§ **Text section**
+++

Delivery of additional 5,000MW in 40 months achievable

Geothermal power generation at OlKaria. Kenya is boosting production of energy from green sources to cut costs and spur growth. FILE

What you need to know:

  • Projects lined up to boost power supply will meet set objectives given the government’s track record so far.

Kenya has installed about 1,650 megawatts of electricity generating capacity over the past 100 years.

The Jubilee government has made a commitment to deliver an additional 5,000 megawatts in the next 40 months. One would call this a tall order, but the Ministry of Energy and Petroleum insists that it is doable and that they will indeed achieve it.

One thing that makes me accept that the government can actually achieve this ambitious goal is the results-driven executive leadership that appears to be mostly walking the talk. It is apparently not a “business as usual” government.

We have already witnessed this leadership style at work with the Mombasa port efficiency enhancement, launch of the fast railway project and the recent inter-state infrastructure protocols.

Stop discussing barriers and problems and instead eliminate them, appears to be the guiding wisdom.

One such barrier that is the darling of business discussants and lobbyists is the high cost, poor quality, and inadequate supply of electricity.

These negative factors stand in the way of delivering the wider national socio-economic objectives including Vision 2030 projects, most of which will require large supplies of electricity.

There is no way the Ministry of Industrialisation, and in deed any other ministry, can deliver on their objectives if electricity supplies are insufficient.

Last week, at an energy forum attended by many potential local and foreign energy sector investors, Energy Cabinet Secretary Davis Chirchir explained how the 5,000 megawatts of new power generation capacity would be achieved.

To start with there will be a “5000 megawatts within 40 months” cabinet committee chaired by President Uhuru Kenyatta to ensure inter-ministerial participation in delivering target power projects. This way, essential resources and facilitation will be forthcoming and with minimum negative bureaucracy.

The underlying driving objective of the 5,000 megawatts programme is to substantially reduce consumer tariffs while enhancing quantity and quality of power supply across Kenya.

Except for the three thermal projects already committed (Thika, Athi River I, and Athi River II totalling 250 megawatts) there will be no additional capacity using expensive imported petroleum in this project.

There is at long last an acceptance in this plan to de-emphasise small generating plants (less than 100 megawatts) and target more than 300-megawatt plants.

Larger units have the benefits of delivering economies of scale and minimising repetitive regulatory, procurement and financing efforts that are lengthy and costly.

For me this is the greatest factor that gives the confidence that the incremental 5,000 megawatts will be delivered. Emphasis will be on fewer plants that deliver larger volumes of power.

For the first time, generation using coal and liquefied natural gas (LNG) will be introduced in the energy mix menu. There are planned 3x350-megawatt plants at Dongo Kundu at the extreme end of Kilindini channel using imported LNG.

It is understood that the presidents of Kenya and Nigeria have already discussed the possibility of concessionary imports of LNG from Nigeria.

+++

§ **Data excerpts**
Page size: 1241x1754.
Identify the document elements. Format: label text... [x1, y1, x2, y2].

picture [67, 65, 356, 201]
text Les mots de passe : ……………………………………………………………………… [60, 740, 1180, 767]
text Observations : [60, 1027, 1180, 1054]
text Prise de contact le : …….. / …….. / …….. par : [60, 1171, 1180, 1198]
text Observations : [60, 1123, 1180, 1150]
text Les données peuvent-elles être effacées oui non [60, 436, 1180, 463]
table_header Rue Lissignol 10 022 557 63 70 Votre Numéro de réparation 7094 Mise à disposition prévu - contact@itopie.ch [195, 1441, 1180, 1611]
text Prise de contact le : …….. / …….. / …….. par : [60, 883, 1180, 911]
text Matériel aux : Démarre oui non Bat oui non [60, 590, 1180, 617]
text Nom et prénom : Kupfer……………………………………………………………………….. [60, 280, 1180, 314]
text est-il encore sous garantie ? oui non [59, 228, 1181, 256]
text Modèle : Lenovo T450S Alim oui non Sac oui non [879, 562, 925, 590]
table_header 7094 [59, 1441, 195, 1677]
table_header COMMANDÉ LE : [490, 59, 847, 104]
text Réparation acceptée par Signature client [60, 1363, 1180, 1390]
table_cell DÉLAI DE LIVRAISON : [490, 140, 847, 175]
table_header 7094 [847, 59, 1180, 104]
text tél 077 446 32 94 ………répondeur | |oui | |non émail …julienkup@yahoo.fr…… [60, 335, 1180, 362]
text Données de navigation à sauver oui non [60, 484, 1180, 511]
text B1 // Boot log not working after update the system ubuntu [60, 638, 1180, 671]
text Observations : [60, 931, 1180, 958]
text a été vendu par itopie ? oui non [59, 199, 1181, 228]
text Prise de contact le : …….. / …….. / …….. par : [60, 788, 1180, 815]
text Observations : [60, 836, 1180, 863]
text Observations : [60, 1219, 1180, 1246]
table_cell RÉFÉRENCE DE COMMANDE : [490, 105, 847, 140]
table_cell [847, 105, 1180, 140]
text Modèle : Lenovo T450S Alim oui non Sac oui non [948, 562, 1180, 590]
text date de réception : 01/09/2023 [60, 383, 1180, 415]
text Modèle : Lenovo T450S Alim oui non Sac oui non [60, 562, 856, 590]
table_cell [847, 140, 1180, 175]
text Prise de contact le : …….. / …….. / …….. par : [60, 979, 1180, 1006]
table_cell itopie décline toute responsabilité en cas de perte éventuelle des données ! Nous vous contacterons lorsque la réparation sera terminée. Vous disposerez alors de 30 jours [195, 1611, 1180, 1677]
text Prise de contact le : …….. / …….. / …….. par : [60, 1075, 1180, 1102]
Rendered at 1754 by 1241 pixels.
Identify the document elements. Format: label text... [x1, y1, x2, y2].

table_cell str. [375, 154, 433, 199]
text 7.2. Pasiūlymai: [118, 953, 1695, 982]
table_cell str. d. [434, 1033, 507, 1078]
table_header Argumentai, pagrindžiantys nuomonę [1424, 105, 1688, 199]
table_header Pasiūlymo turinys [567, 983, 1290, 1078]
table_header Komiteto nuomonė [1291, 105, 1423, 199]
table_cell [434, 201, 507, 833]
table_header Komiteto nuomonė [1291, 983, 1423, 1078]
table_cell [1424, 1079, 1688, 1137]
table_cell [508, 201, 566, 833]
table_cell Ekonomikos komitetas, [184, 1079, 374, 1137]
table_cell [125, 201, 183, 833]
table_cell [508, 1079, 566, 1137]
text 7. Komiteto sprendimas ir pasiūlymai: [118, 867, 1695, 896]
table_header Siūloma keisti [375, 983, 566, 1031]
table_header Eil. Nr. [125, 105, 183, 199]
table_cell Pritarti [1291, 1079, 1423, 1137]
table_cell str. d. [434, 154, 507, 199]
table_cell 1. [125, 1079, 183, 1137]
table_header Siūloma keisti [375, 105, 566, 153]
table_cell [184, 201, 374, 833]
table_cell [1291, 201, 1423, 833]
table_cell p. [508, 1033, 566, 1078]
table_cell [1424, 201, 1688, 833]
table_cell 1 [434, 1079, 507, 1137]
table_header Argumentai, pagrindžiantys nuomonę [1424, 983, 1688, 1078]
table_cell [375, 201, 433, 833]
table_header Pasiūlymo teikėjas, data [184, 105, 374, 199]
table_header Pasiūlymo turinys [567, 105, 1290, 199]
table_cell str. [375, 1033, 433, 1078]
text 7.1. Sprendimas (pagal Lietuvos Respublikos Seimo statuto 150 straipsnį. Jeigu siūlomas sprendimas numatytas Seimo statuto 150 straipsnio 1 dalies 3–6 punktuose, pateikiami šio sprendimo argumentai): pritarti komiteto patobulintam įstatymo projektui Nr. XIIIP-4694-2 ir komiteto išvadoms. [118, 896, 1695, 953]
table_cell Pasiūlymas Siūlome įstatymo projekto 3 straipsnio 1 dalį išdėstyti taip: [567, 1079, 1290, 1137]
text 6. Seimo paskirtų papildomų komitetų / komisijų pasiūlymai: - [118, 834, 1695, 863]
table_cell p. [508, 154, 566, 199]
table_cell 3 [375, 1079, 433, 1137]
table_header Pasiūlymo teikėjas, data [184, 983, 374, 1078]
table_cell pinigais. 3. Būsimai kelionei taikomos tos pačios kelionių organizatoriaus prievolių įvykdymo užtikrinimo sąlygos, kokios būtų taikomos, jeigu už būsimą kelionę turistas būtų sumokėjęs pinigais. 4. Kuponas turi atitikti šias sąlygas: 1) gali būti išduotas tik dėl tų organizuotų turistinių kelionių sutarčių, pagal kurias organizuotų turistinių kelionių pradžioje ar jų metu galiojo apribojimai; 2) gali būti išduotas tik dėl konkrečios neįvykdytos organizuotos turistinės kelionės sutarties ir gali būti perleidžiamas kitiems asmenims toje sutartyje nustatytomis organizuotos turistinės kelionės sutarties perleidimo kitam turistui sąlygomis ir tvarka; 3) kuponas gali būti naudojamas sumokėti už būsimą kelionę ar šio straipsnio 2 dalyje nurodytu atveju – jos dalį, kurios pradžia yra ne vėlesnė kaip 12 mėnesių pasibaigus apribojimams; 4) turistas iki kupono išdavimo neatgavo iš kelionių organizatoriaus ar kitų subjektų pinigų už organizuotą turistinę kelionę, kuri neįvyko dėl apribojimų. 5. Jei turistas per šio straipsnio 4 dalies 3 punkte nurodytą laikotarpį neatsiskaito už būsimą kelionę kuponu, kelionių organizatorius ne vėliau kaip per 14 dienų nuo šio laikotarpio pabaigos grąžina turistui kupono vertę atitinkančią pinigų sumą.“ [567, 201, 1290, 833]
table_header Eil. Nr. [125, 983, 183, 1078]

+++

§ **Required actions**
**A)** List the three committed thermal projects that the article on Kenya's 5,000-megawatt power plan names.
**B)** In the article on Kenya's 5,000-megawatt power plan, where are the three 350-megawatt plants using imported LNG to be located?
**C)** Write the next few paragraphs of the article on Kenya's 5,000-megawatt power plan, keeping its technical voice.

§ **Solved problems**
**A)**
- Thika
- Athi River I
- Athi River II

**B)** At Dongo Kundu, at the extreme end of Kilindini channel.

**C)**
Further, the LNG generation will provide opportunities to monetise natural gas discoveries in Kenya when commercial finds are confirmed.

There is the 2x480-megawatt coal project in Kilifi County initially consuming imported coal. A further set of 2x480-megawatt plants will be in Kitui County and will burn local Mui basin coal.

It is hoped that the authorities in charge of Kitui coal development will get their act together and deliver coal on time. Coal is also awaited by potential cement investors who plan to set camp in the county.

Perhaps the greatest shift will come in geothermal where at about 1,900 megawatts, it will be the key base-load electricity supplier replacing hydro power.

Geothermal is a resource without other competing alternative economic uses, and this is where maximisation of power generation should rest.

Coal has urgent alternative demand in industrialisation while LNG has foreign exchange implications either as imports, or exports when we have our own natural gas.

What is impressive in this plan is the absence of reliance on imported power. There have been previous talks on hydro power imports from Ethiopia, and also from Tanzanian natural gas generated power.

Creating our own generating capacity creates local jobs and opportunities. Importing power in reality exports jobs.

The facilitative legal, regulatory and institutional framework put in place in the past 10 years provide an effective platform for the power projects to take off.

The unbundling of the power sector, establishment of a regulator and creation of government-funded transmission and geothermal development agencies. All provide an enabling framework.

The investment structure model for most of the proposed projects will be mainly on the basis of public private partnership framework along the independent power producers institutional structure.

To off-take the additional 5,000 megawatts, there will be corresponding new investments for power transmission and distribution, which are part of the 40 months investment plans.

Finally, when focus turns to achieving rapid results there is always the strong likelihood of shortcuts in contracting and procurement processes The Energy bosses will need to ensure transparency and accountability are fully demonstrated.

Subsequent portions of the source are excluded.